My Ray Adams books aren’t YA, per se, but I like to think they’re at least teen-friendly. No dirty business, swears set to ‘mild’, that kind of thing. If not All-Ages, then Most-Ages3. And if I can create a universe that’s just about adventure and action, thrills and spills, where it just so happens that some of the good guys are pro-environment, pro-diversity - not as their principle characteristic, but just part of their flavour - then that’s doing something, right?
This isn’t to say I won’t tackle some of this stuff more directly. I have ideas for Ray Adams stories for years to come, and some of them do have a heavier environmental bent. But it would still only be as a part of a much wider brief. Ultimately, none of it matters if I’m not writing a decent story.
I have enjoyed:
Mad films - I could fill the list this week with the mad stuff I’ve been watching, but I’ve got other fish to fry. So let’s just say that M. Night Shyamalam’s Old, Alex Garland’s Men, Vincenzo Natali’s Cube and Ben Wheatley’s In the Earth all hit the spot this week. I love a weird film, a bit of indie horror or low budget sci-fi. Right up my street. Men, in particular, is astonishing - the last 15-20 minutes are… Well, I will never watch Rory Kinnear in Count Arthur Strong in quite the same light again.
Furiosa - I would cheerfully watch Anya Taylor-Joy in pretty much anything, so was stoked when she was cast in George Miller’s Fury Road prequel4. And she doesn’t disappoint. FR was a blast, and Furiosa offers the same heady cocktail of RCS5. The only thing it lacks in comparison to its predecessor is the element of surprise. Thirty years after the Thunderdome, a new Mad Max film was surprise enough - the level to which it rocked felt like it came out of nowhere. You can’t replicate that reaction in audiences. That aside, there’s no reason not to love Furiosa just as passionately. Truly, it doth rock.

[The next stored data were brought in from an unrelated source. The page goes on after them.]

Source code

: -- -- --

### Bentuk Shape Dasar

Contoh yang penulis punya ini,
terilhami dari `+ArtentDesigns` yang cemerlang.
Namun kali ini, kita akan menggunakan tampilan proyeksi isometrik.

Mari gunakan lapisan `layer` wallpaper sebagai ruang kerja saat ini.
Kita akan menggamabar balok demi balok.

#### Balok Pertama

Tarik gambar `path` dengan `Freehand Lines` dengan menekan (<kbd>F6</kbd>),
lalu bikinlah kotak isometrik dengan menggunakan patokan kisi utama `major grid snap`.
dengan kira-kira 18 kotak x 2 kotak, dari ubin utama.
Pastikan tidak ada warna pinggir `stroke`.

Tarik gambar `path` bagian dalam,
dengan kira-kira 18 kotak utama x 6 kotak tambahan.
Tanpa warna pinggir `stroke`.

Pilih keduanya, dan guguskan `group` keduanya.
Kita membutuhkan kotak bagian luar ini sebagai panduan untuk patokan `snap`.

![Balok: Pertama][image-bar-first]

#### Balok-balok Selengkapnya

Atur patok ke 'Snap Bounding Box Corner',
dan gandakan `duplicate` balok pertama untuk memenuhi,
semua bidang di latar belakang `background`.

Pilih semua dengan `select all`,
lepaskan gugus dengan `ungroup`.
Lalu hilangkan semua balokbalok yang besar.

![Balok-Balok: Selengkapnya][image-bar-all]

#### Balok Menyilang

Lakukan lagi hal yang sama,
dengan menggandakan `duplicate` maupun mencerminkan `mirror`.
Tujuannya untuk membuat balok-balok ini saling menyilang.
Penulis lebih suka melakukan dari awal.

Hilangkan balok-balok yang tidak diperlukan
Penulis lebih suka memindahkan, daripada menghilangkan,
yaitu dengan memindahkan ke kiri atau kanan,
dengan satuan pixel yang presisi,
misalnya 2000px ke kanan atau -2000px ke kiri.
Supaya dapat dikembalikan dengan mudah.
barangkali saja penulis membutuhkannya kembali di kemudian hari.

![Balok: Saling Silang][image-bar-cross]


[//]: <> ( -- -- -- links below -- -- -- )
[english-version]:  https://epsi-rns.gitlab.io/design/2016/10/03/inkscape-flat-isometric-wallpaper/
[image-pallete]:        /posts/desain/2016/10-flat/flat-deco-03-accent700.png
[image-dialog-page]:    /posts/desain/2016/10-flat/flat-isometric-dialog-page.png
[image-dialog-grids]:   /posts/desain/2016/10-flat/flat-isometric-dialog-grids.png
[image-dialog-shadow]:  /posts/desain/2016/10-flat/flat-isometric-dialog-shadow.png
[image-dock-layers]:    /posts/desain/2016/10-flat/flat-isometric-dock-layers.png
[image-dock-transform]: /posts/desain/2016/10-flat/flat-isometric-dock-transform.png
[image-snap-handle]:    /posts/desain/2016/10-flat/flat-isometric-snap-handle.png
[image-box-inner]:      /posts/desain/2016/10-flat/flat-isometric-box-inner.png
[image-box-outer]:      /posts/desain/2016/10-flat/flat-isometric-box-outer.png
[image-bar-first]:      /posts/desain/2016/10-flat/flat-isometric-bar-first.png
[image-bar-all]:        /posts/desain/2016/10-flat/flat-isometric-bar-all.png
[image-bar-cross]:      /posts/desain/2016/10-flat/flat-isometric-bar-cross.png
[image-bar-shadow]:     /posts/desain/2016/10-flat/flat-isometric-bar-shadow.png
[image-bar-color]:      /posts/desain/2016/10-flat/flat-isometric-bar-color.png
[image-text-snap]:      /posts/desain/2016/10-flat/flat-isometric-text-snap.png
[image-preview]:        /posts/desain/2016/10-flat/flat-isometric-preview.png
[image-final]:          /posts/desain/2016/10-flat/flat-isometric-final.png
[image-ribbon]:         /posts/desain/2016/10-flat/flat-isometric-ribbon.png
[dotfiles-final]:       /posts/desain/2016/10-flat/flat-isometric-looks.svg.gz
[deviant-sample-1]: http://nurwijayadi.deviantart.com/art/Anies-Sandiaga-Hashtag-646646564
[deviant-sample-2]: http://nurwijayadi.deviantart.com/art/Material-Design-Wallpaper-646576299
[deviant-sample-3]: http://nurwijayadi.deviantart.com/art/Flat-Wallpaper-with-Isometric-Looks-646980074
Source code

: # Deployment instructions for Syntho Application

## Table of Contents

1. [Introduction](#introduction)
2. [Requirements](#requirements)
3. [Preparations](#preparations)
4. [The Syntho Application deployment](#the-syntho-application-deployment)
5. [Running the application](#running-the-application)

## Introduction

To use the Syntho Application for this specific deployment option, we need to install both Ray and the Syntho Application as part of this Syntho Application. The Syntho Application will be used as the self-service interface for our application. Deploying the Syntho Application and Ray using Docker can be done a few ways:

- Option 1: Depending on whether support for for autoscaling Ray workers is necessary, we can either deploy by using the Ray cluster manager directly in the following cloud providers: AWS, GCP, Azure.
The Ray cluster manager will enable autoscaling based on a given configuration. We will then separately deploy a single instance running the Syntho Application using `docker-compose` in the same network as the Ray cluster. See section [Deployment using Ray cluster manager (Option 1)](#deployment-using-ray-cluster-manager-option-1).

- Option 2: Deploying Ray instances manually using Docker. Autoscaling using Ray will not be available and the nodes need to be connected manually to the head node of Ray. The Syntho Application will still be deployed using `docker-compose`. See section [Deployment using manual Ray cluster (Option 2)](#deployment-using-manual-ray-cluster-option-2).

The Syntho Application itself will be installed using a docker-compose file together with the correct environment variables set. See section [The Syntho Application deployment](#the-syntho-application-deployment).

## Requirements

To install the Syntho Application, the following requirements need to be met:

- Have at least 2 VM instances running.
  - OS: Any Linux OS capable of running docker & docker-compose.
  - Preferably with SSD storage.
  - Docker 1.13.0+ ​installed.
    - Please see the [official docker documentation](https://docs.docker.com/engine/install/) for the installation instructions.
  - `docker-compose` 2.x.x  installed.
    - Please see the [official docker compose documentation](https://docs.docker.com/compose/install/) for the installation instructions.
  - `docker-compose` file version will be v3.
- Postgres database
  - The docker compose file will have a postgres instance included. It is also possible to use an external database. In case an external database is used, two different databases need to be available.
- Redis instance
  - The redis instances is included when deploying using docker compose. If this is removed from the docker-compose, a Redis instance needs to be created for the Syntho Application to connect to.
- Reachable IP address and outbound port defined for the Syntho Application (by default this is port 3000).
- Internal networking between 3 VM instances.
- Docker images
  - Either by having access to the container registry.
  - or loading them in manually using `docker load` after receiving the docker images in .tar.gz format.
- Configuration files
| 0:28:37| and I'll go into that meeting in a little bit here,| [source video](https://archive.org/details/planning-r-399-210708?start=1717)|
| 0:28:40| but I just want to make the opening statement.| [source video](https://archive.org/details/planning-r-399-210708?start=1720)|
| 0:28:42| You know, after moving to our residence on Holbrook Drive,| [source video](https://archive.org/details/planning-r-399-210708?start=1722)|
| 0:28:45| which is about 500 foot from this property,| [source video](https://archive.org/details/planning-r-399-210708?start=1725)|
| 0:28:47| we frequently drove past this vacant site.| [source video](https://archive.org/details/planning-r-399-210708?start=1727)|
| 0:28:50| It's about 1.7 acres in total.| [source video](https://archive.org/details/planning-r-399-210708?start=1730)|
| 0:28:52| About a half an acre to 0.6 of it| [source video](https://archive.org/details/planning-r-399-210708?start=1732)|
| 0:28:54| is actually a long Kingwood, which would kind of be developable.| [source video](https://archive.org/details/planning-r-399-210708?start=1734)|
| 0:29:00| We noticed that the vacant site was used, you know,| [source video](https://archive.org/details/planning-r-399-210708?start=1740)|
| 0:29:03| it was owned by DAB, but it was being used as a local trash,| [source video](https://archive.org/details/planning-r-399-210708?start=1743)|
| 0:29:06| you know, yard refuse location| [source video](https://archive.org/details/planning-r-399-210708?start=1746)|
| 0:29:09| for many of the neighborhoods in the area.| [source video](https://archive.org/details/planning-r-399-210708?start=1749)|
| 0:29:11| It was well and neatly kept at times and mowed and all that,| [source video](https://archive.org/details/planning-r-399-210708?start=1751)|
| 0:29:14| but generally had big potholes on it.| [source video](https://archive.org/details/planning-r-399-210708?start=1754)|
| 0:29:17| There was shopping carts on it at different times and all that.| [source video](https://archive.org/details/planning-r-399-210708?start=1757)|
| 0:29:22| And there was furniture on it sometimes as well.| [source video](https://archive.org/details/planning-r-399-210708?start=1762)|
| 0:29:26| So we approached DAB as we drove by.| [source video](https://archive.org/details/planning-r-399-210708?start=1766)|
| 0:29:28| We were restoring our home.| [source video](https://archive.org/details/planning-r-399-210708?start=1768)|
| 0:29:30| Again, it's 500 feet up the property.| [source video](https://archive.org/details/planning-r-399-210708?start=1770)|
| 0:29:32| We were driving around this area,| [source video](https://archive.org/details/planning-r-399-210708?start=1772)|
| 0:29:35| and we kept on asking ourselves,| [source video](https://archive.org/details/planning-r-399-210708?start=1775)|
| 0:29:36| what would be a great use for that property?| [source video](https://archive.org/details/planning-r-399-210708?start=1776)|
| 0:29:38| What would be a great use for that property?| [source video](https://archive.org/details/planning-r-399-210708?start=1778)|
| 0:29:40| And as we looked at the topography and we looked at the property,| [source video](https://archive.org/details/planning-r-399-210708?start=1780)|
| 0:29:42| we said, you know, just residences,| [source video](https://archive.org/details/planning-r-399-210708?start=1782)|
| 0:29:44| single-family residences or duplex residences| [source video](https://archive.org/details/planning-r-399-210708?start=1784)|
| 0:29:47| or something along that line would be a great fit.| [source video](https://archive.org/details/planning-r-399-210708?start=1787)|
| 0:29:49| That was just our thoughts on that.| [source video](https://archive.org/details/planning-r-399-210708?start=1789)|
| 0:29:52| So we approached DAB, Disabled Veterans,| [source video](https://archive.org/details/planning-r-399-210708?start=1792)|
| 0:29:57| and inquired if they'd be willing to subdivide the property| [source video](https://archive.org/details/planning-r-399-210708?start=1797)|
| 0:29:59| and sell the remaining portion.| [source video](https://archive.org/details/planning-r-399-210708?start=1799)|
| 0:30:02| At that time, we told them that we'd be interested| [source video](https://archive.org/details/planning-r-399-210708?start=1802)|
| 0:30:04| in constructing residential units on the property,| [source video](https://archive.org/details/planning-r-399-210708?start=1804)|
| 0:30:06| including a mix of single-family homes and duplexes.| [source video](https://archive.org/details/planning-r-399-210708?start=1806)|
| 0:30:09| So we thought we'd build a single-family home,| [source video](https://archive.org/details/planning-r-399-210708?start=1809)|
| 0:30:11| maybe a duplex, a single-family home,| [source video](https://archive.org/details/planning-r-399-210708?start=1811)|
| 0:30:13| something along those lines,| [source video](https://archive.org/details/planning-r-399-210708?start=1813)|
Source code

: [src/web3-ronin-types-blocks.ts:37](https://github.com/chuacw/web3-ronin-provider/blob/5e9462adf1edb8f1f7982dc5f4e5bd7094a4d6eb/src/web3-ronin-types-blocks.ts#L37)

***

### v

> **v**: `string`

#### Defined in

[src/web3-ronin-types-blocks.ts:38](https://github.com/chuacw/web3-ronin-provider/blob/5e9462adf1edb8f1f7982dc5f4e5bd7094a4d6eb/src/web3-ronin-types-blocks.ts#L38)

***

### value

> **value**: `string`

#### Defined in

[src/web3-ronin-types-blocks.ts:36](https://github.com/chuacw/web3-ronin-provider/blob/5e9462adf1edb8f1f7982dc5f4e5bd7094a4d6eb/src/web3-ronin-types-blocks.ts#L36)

John Betjeman - If, for some incomprehensible reason, dystopian Australian movies about mad people blowing things up while driving around in massive lorries or on motorbikes isn’t your thing, then allow me to recommend something a little gentler of pace. The BBC recently unearthed a bunch of old programmes hosted by the late poet laureate, in which he bumbles around like the delightful old duffer he is, talking about things and whatnot. In this magical offering, he travels from Evercreech Junction to Burnham-on-Sea by steam train. Like a sort of proto-Michael Portillo, if Michael Portillo was prone to skipping on beaches, climbing into abandoned buildings and stopping to spark up a cigarette. What your telly-box was built for.
Lego Minifigs - The current space-themed set is just plain awesome. I’ve circled the ones I still need.
Greyskin (Deixis Press) and Playtime’s Over (Propolis) are both available direct from their respective publishers, as well as from all the usual places, online and off. You can also support my work by buying Ray Adams’ self-published books, or by simply buying me a coffee.
You can also pay for this free newsletter, if paying for free stuff is your jam.
By which I mean I already have. Postal vote, innit.
I do have nieces and a nephew, but none of them have ever subscribed to this newsletter, despite being aware of it, so sod ‘em…
That’s mine, I’m coining that.
I really rate Charlize Theron, but so glad they decided against using CGI to de-age her. Would have killed Furiosa deader than dead.